Q Have you ever coded live on stage, or in front of an audience? How did it go?
A I recently attempted my first live code talk at my work, giving a Lunch & Learn talk to our development team about CSS flex and grid layouts. I thought, “I know this fairly well, I’ll just dive right in!” Turns out, that didn’t work too well. Debugging on a giant projector is somehow even more nerve wracking than anything I’ve done in front of a group before.

Q How do you further develop and extend your skills? Books, courses? Noodling by yourself?
A I follow a lot of people on Twitter. A lot. And even though it’ll take me all day to catch up on my timeline, I get exposed to a lot of new and upcoming things – SVG, React, animations, accessibility, new web standards, you name it.

I essentially use it as a filter, so that when a topic comes across the feed that I’m excited about, I have a place to start digging in. I end up reading a lot of blog posts, forking a lot of pens on CodePen, messing around with them, then building something small and dinky to get my teeth into something.

Q Is it better to learn HTML then CSS then JavaScript, or JavaScript then HTML then CSS, or all three at once, or something else?
A I think it depends on what your goals are for learning. If your goal is to have a visual interface that you can interact with to do cool things, then getting a handle on HTML/CSS before JavaScript might be the better approach. If you don’t care about interfaces and simply want to punch out crazy computations or algorithms, perhaps learning JavaScript first would get you there. I’d say it’s a case-by-case basis.
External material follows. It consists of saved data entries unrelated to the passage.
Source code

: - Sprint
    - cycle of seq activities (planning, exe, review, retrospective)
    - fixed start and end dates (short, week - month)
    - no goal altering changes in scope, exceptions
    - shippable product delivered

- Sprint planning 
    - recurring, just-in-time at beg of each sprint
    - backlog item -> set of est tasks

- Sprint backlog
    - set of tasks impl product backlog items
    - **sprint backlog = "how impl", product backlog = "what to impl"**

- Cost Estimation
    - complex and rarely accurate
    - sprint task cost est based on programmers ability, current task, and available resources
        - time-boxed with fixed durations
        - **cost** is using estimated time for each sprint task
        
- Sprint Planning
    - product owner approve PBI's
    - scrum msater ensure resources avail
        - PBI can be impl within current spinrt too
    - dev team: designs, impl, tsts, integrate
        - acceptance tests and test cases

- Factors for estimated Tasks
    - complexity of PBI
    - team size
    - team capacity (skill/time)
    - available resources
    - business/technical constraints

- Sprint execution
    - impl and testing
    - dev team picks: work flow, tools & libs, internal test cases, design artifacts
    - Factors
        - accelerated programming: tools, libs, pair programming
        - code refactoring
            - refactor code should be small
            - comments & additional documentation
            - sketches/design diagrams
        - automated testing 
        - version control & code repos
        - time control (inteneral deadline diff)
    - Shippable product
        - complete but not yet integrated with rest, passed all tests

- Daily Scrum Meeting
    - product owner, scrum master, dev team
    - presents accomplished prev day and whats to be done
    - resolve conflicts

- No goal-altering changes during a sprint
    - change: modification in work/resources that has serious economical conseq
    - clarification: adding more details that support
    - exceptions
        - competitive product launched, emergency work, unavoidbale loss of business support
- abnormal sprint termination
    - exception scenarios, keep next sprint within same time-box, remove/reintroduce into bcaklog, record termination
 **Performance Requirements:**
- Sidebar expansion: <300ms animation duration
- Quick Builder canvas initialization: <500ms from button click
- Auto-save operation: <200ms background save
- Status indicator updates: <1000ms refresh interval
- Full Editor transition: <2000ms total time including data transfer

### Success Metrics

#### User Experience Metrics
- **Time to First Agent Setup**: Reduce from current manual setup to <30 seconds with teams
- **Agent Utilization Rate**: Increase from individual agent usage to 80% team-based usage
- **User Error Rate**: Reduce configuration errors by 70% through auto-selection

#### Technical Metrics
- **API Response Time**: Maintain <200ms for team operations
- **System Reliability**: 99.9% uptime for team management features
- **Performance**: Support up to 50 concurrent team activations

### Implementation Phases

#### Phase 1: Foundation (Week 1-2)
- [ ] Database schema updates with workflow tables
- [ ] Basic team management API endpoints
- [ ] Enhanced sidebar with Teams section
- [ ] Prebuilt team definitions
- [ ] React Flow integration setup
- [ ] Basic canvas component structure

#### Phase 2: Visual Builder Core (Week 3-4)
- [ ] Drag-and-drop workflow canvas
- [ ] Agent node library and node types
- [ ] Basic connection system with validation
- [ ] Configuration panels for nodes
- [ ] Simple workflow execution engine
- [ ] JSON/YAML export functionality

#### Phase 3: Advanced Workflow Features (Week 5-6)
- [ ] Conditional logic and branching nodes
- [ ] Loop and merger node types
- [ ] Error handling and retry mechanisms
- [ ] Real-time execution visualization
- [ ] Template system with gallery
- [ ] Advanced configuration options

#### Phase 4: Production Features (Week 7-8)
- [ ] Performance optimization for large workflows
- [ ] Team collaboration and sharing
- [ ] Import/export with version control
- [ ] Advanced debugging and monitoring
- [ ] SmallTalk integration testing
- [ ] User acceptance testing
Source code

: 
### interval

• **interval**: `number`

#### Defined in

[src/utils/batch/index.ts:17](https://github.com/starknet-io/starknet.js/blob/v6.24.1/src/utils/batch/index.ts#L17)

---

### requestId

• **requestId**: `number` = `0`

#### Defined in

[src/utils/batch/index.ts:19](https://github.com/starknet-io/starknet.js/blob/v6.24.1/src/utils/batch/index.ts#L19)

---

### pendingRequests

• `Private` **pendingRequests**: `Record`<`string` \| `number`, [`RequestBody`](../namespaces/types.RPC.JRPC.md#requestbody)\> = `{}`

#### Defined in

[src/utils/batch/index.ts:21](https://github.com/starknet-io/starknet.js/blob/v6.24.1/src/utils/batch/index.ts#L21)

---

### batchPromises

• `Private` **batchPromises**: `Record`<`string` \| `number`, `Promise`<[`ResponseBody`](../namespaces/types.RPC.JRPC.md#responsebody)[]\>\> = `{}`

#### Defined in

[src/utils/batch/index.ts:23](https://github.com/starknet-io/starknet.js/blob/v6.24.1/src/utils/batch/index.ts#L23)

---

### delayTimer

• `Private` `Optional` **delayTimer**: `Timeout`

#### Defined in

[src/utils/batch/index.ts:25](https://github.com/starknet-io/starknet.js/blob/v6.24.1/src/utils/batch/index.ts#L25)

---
Q What’s the best way to get more women coding?
A There are already a lot of women in programming. It’s about how do we keep them from leaving the industry, which requires looking at the hard truth about why women leave the industry. Lack of work life balance, lack of support for new mothers, and then, you know, the constant harassment and abuse many women experience throughout their careers, both online and in their workplaces. So if we want to keep women in the industry, we need to address these types of systemic issues right where they are – in our workplaces, our open source communities, our conferences.

Q Frameworks. What’s your take? Are they good, bad or does it depend on how you use them?
A It absolutely depends on how and why you use them. The impression I get these days is that many developers are looking for THE framework, the framework that they’ll use for every project for the rest of their days. If they work on one particular kind of application, and make that same application over and over again, then maybe that can be a reality. But every framework has their upsides and downsides, so for the majority of us, it’ll never be that easy.

Developers need to really look at frameworks and say, “What is this really giving me that I can’t live without? What problems am I facing that this framework solves that I can’t solve without it?” I’d say the mentality of “always use a framework” is more dangerous than the frameworks themselves.

Q Tabs or spaces?
A Soft tabs. Fight me.

Q What’s on your horizon?
A To be quite honest, I’m not really sure. None of my career thus far has been part of a long-term plan. I only end up making decisions as opportunities arise. However, the one thing I would like to achieve eventually is to make a game that works in the browser, and on all devices.